Best Parameters: {'max_depth': None, 'n_estimators': 50}
Final Accuracy: 0.9649122807017544


#Question 9: Write a Python program to:
● Train a Bagging Regressor and a Random Forest Regressor on the California
Housing dataset

● Compare their Mean Squared Errors (MSE)
(Include your Python code and output in the code box below.)


Answer:

In [8]:
pip install -U scikit-learn




In [11]:
# Import required libraries
from sklearn.datasets import fetch_california_housing
from sklearn.model_selection import train_test_split
from sklearn.ensemble import BaggingRegressor, RandomForestRegressor
from sklearn.tree import DecisionTreeRegressor
from sklearn.metrics import mean_squared_error

# Load California Housing dataset
data = fetch_california_housing()
X = data.data
y = data.target

# Train-test split
X_train, X_test, y_train, y_test = train_test_split(
    X, y, test_size=0.2, random_state=42
)

# Bagging Regressor with Decision Trees
bagging_reg = BaggingRegressor(
    estimator=DecisionTreeRegressor(),
    n_estimators=100,
    random_state=42
)
bagging_reg.fit(X_train, y_train)
bagging_pred = bagging_reg.predict(X_test)

# Random Forest Regressor
rf_reg = RandomForestRegressor(
    n_estimators=100,
    random_state=42
)
rf_reg.fit(X_train, y_train)
rf_pred = rf_reg.predict(X_test)

# Calculate Mean Squared Error
bagging_mse = mean_squared_error(y_test, bagging_pred)
rf_mse = mean_squared_error(y_test, rf_pred)

# Print results
print("Bagging Regressor MSE:", bagging_mse)
print("Random Forest Regressor MSE:", rf_mse)


Bagging Regressor MSE: 0.25592438609899626
Random Forest Regressor MSE: 0.2553684927247781


#Question 10: You are working as a data scientist at a financial institution to predict loan
default. You have access to customer demographic and transaction history data.
You decide to use ensemble techniques to increase model performance.
Explain your step-by-step approach to:

● Choose between Bagging or Boosting

● Handle overfitting

● Select base models

● Evaluate performance using cross-validation

● Justify how ensemble learning improves decision-making in this real-world
context.

Answer -> 1. **Choosing between Bagging or Boosting**

To predict loan default, I would first analyze the data complexity and error patterns.

Bagging is useful when the base model has high variance and tends to overfit, such as decision trees.

Boosting is preferred when the goal is to improve accuracy by focusing on difficult and misclassified cases.

Since loan default prediction is a high-risk, imbalanced problem where misclassifying defaulters is costly, Boosting would be the preferred choice because it reduces bias and improves predictive performance.

**2. Handling Overfitting**

Overfitting can be controlled by:

Limiting tree depth and number of estimators

Using regularization parameters (learning rate, subsampling)

Applying early stopping (in boosting methods)

Validating model performance using cross-validation

These techniques ensure that the model generalizes well to unseen customer data

**3. Selecting Base Models**

Decision Trees are chosen as base models because:

They capture non-linear relationships in financial data

They handle feature interactions effectively

They are easy to interpret, which is important in financial institutions

Simple decision trees act as weak learners that can be combined effectively in ensemble methods.

**4. Evaluating Performance using Cross-Validation**

Cross-validation is used to assess model stability and robustness.

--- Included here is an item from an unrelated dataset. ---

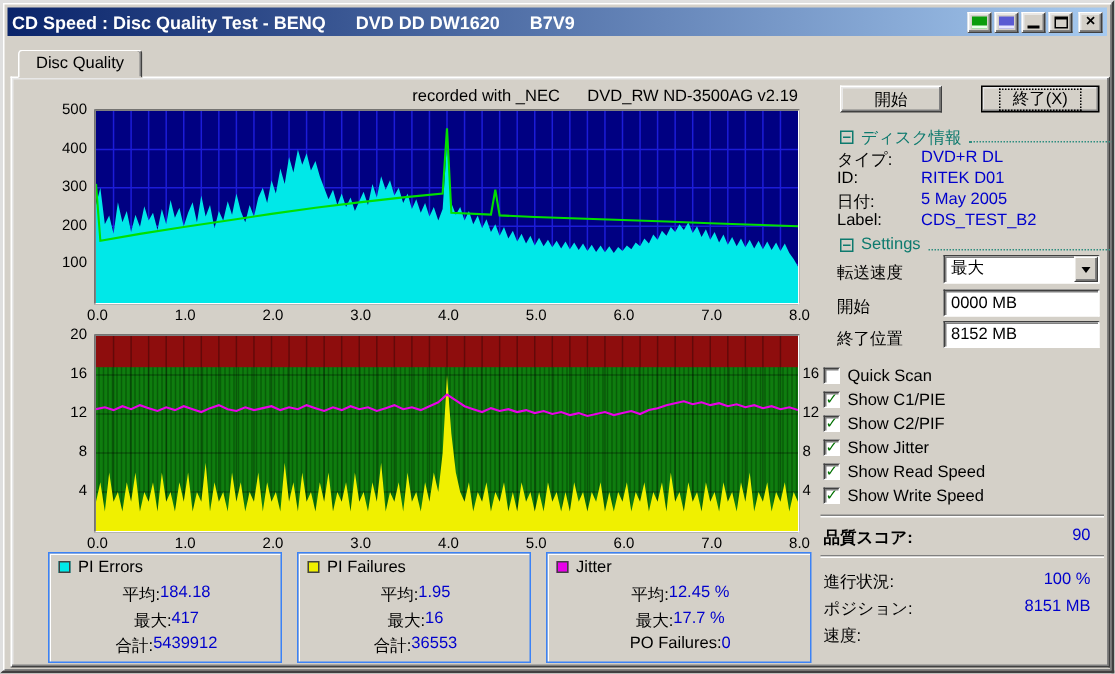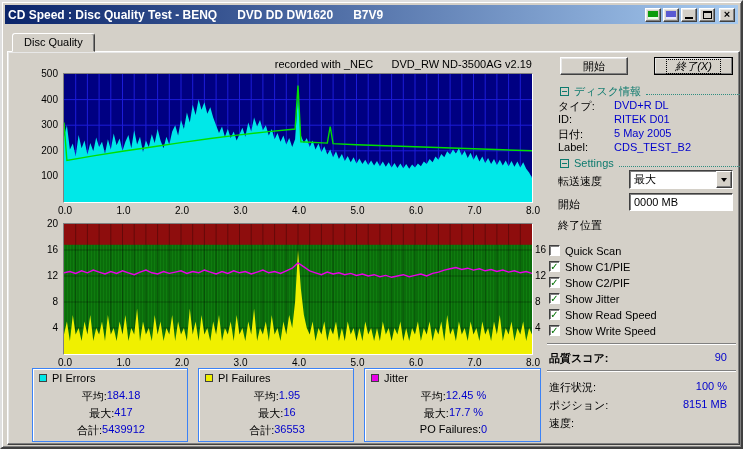"終了(X)" button.btn3d { font-style: italic -> none }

K-fold cross-validation ensures that the model performs consistently across different subsets of data

Evaluation metrics such as ROC-AUC, Recall, and Precision are used instead of accuracy to handle class imbalance

This provides a reliable estimate of real-world performance.

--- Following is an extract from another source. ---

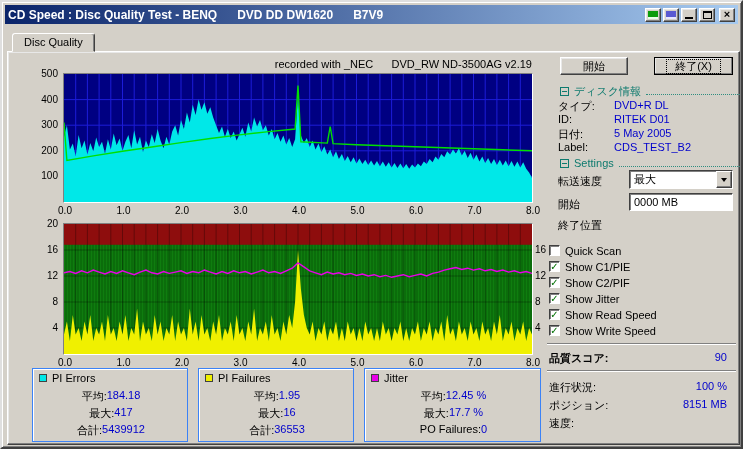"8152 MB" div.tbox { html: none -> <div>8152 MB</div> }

**5. Business Justification of Ensemble Learning**

Ensemble learning improves decision-making by:

Increasing prediction accuracy for loan default

Reducing financial risk by correctly identifying high-risk customers

Supporting fair and data-driven loan approval decisions

Enhancing trust and compliance through stable and reliable predictions

By combining multiple models, ensemble techniques deliver more robust and reliable results than single models in real-world financial applications.